My name is Bill Keller, and I am the CEO of Stanion Wholesale Electric Co. and a member of the dinosaur generation. Nevertheless, I am introducing a new feature to our website, a blog. This is my first attempt at writing for our blog, but we intend this to be the first of many posts on our website. We hope that you will enjoy the blogs that we post, and we invite your comments and questions. My children and grandchildren may run circles around me with respect to technology, but none of them have yet written a blog.
Robert Fulghum, an American minister and author, first published his book, All I Really Need to Know I Learned in Kindergarten, in 1986. His book points out that much of what we should know about life was or should have been learned by us in kindergarten. In our years of life after we finish our time in kindergarten, there are certainly many things we learn that guide us; but there is a lot of accuracy in the title of Fulghum’s book.
Many of us make a living in the business world, and one can spend many hours and thousands of dollars getting one or more college degrees in the study of business. Those who are highly educated in business studies often believe that a person cannot be a successful business person without a great deal of formal business education, especially at a prestigious business college; but I wonder if Robert Fulghum’s ideas about learning might be applicable to the business world.
I started my business career when I was 28 years old, and I had seven years of college education and three years of practicing law under my belt at the time. However, I had never really received any formal business education. My parents taught me how to work and taught me about the value of hard work, but they did not give me any formal business training. Almost all of my business training has been on-the-job training at Stanion Wholesale Electric Co., and I have learned a lot in those many years. I have learned from the successes and mistakes of myself and others, and I have taken opportunities to study various people from whom I knew that I could learn valuable lessons about business.

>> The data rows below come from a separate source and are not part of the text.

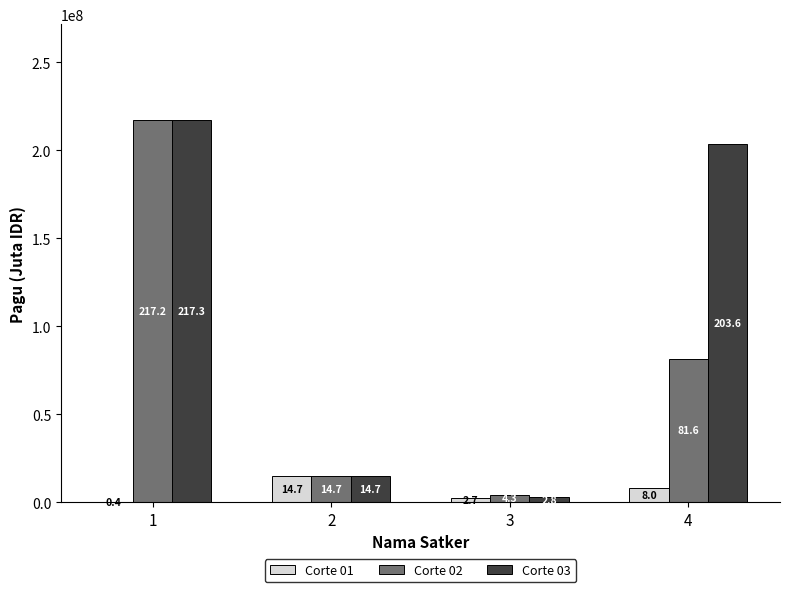

What are all the series names shown in the legend?

Corte 01, Corte 02, Corte 03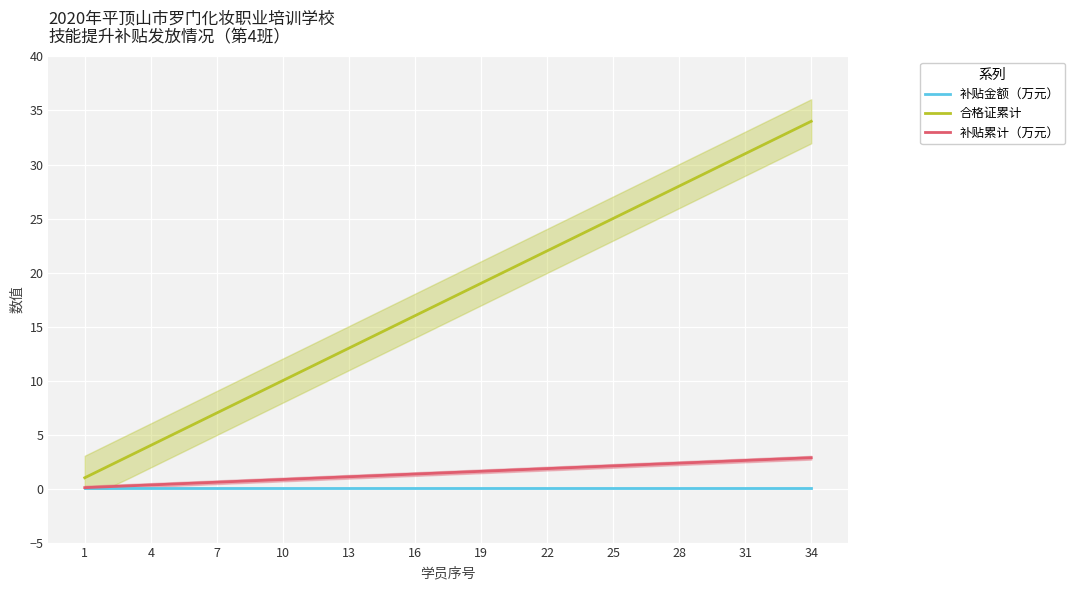

Reading left to right, list all the values displayed in this chart.

补贴金额（万元）: 0.1	0.1	0.1	0.1	0.1	0.1	0.1	0.1	0.1	0.1	0.1	0.1	0.1	0.1	0.1	0.1	0.1	0.1	0.1	0.1	0.1	0.1	0.1	0.1	0.1	0.1	0.1	0.1	0.1	0.1	0.1	0.1	0.1	0.1
合格证累计: 1.0	2.0	3.0	4.0	5.0	6.0	7.0	8.0	9.0	10.0	11.0	12.0	13.0	14.0	15.0	16.0	17.0	18.0	19.0	20.0	21.0	22.0	23.0	24.0	25.0	26.0	27.0	28.0	29.0	30.0	31.0	32.0	33.0	34.0
补贴累计（万元）: 0.1	0.2	0.3	0.3	0.4	0.5	0.6	0.7	0.8	0.8	0.9	1.0	1.1	1.2	1.3	1.3	1.4	1.5	1.6	1.7	1.8	1.8	1.9	2.0	2.1	2.2	2.3	2.4	2.4	2.5	2.6	2.7	2.8	2.9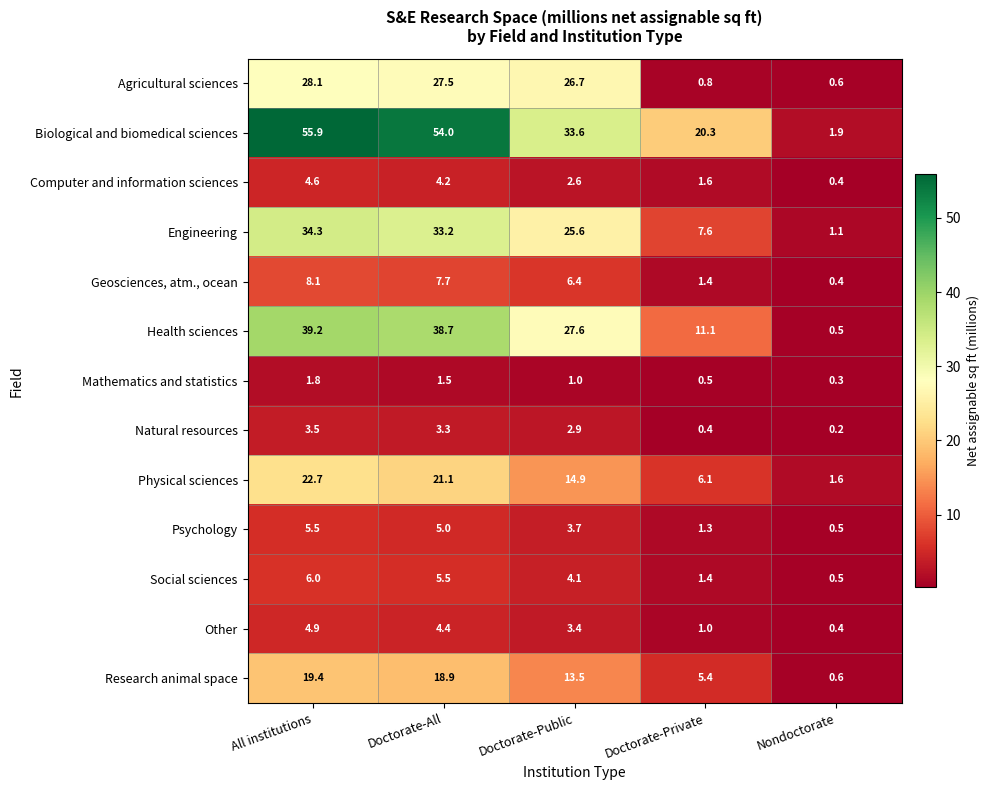

What is the difference between the highest and lowest values at All institutions?

54.1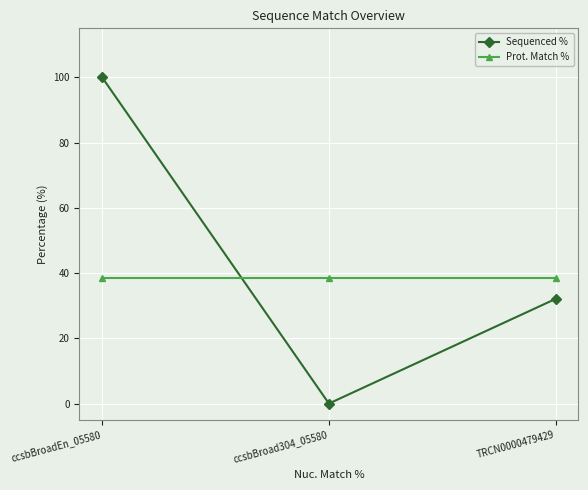

Rank the categories by Sequenced % value from lowest to highest.

ccsbBroad304_05580, TRCN0000479429, ccsbBroadEn_05580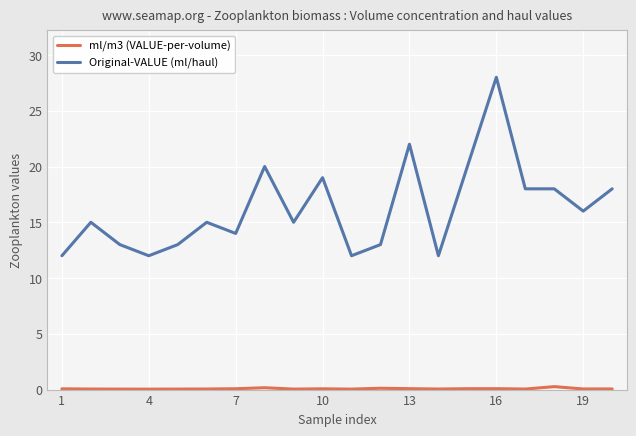

What is the difference between the maximum and minimum values in the Original-VALUE (ml/haul) series?

16.0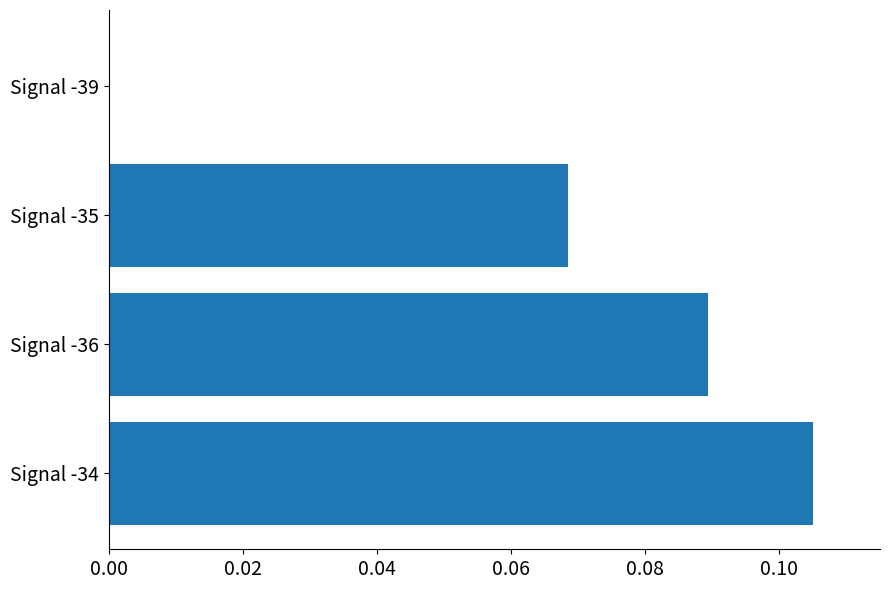

What is the sum of all values?

0.3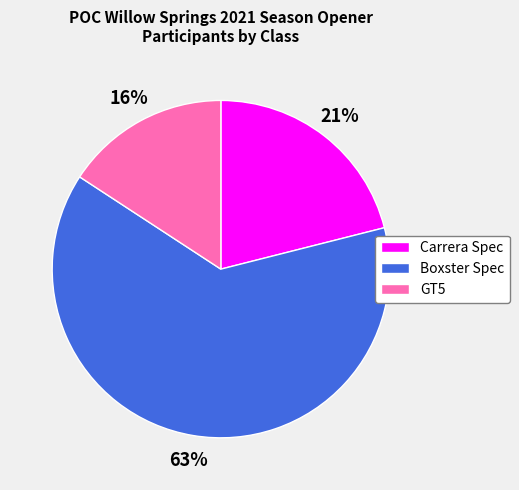

Which slice is the largest?

Boxster Spec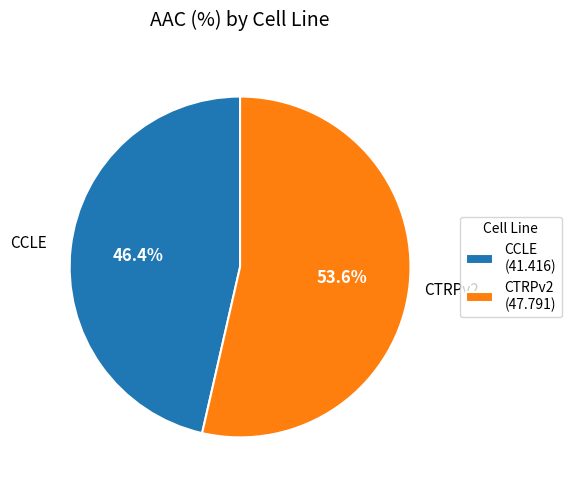

Is it true that CCLE is 46% of the pie?

True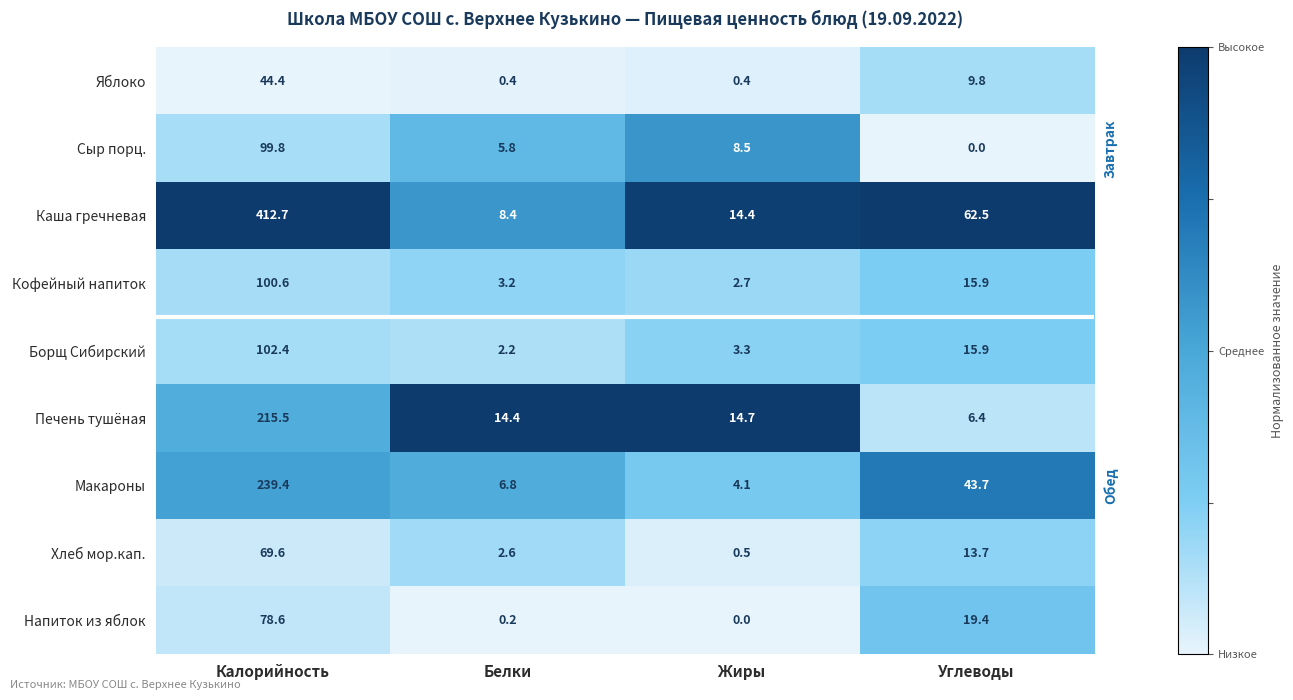

Which series has the widest spread of values?

Каша гречневая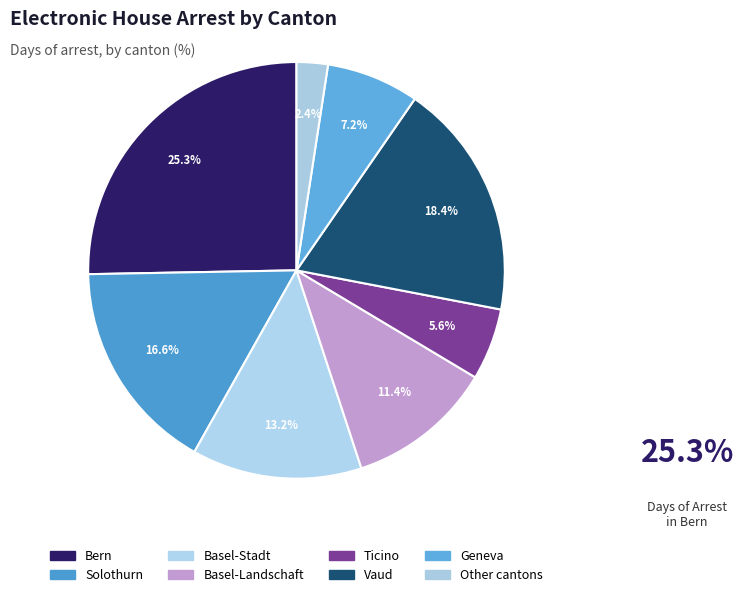

Count the number of slices in the pie.

8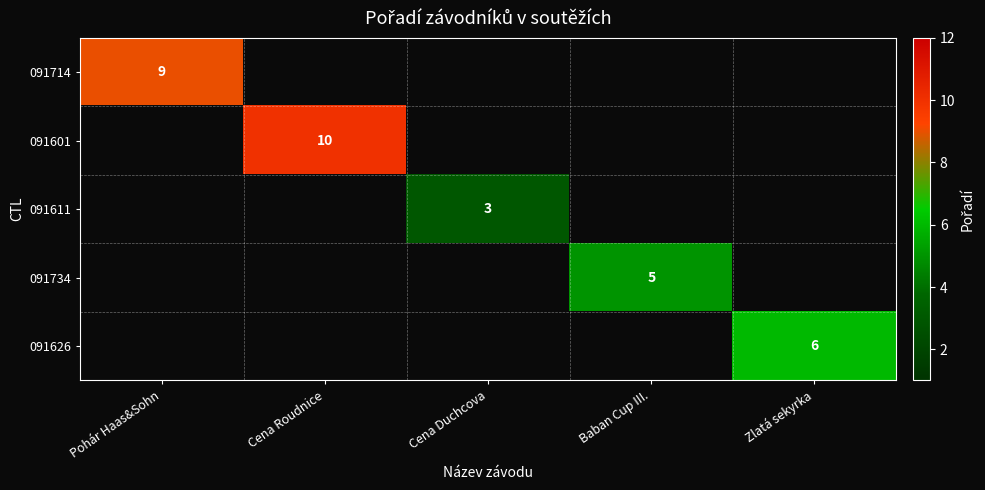

Count the number of categories in the chart.

5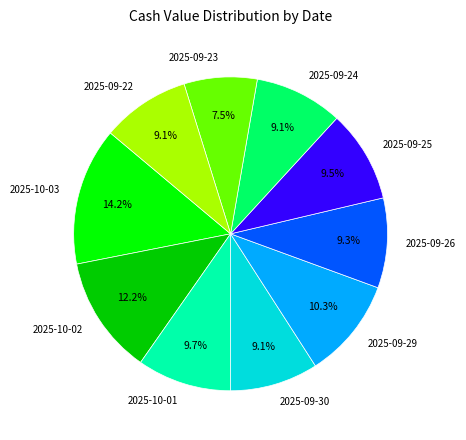

Which category has the smallest portion of the pie?

2025-09-23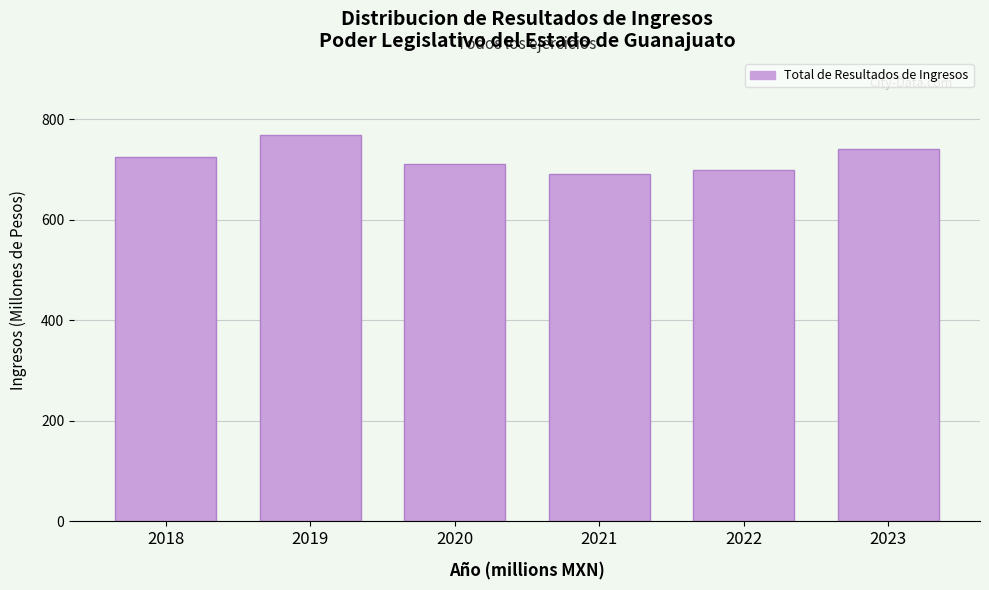

Reading left to right, what are all the values shown in this chart?

2018=726.0	2019=768.3	2020=711.9	2021=690.7	2022=700.1	2023=741.0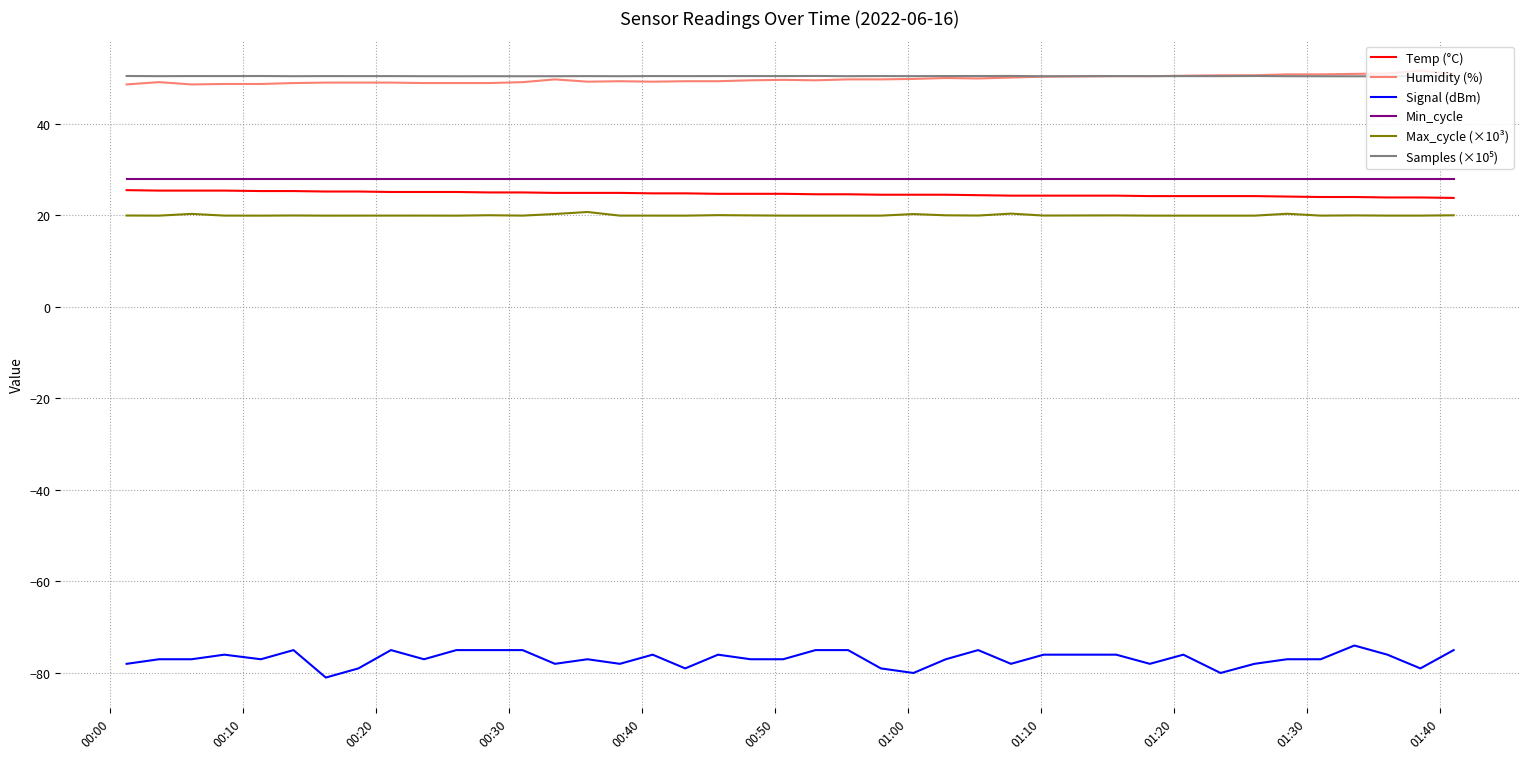

What is the average value of the Temp (°C) series?

24.7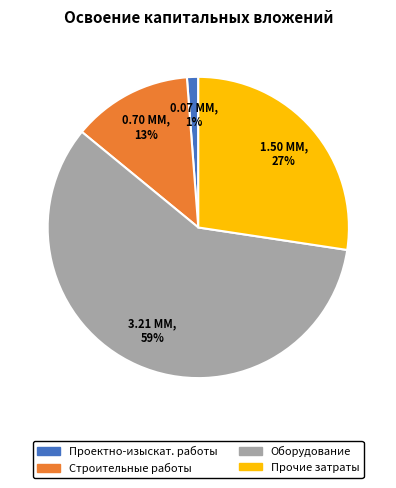

How many segments does this pie chart have?

4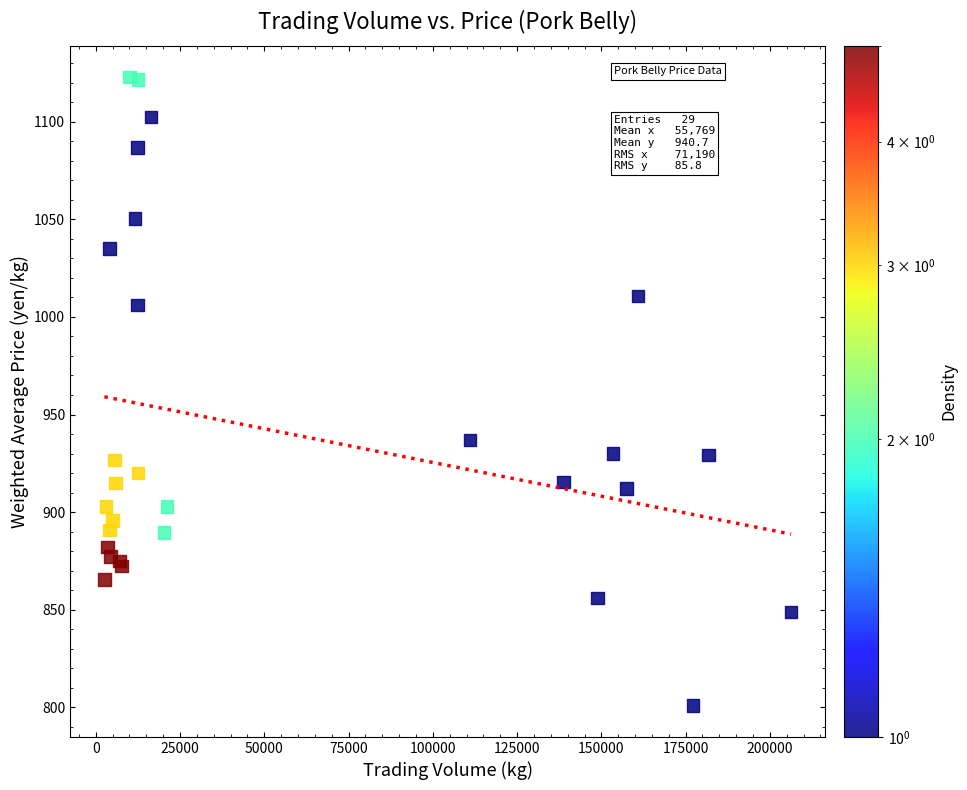

What Y value in the scatter plot is closest to 961?

937.0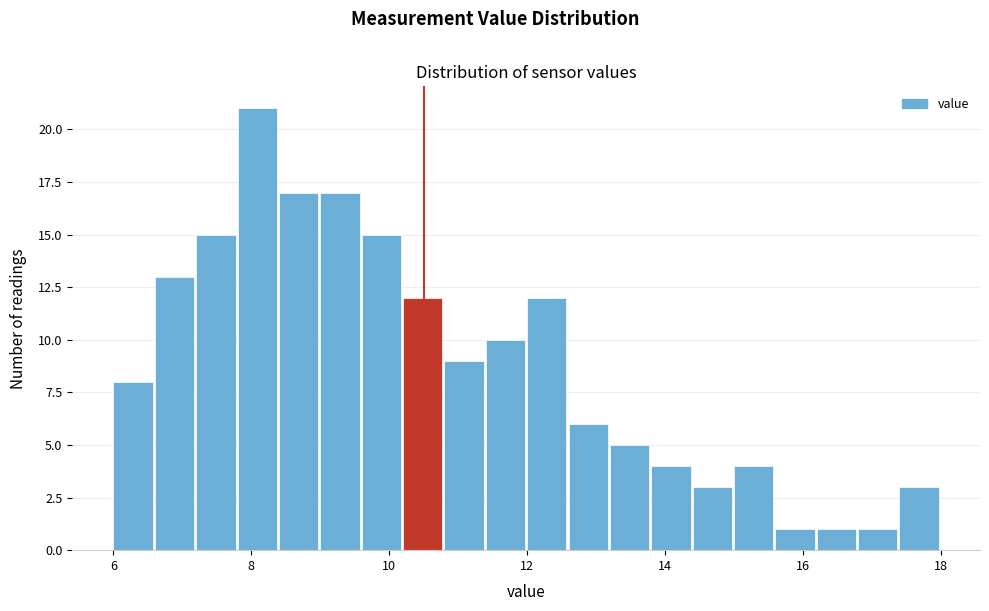

Around what value on the x-axis is the tallest bar? Give the approximate position of its centre, as read against the axis.

8.0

However, after spending many years of learning business by working at it, I have come to understand, more-and-more, that many of the most important business principles that make our company successful are very basic, simple principles that I learned or should have learned long before I started my business career. One of the best examples of this is the concept of business relationships in a competitive, free-market business environment. Wholesale distributors like our company sell products and services to a limited customer base, and we buy from a limited number of suppliers. Unlike a retail business which may sell to everyone, we are very dependent on repeat business from a limited customer base. This means that it is very important for us to establish strong and lasting business relationships with our customers and our suppliers.
What I quickly came to understand about those relationships is something that I learned or should have learned in kindergarten. One of the most important, yet very basic, concepts about successful relationships is that they need to be win – win relationships, even in a competitive, free-market business world. We talk a lot about this concept within our company. We want to have a relationship with our customers where we try to help them win and where they do win in their dealings with us, and we want our customers to want us to win and to work with us in a way that we do win in our dealings with them. We want the same type of reciprocal, winning relationship with our suppliers. Competitive, free-market capitalism is not a zero-sum game. All of the parties in a business relationship should strive to make sure that the relationship is a win for all parties.
I do not mean to denigrate the value of a good business education. We should all recognize that we never know all that there is to know and that we can always learn about new and valuable ideas and principles. Business concepts change with time, along with almost everything else in the world. But, some of the most basic concepts have probably been known to us since kindergarten.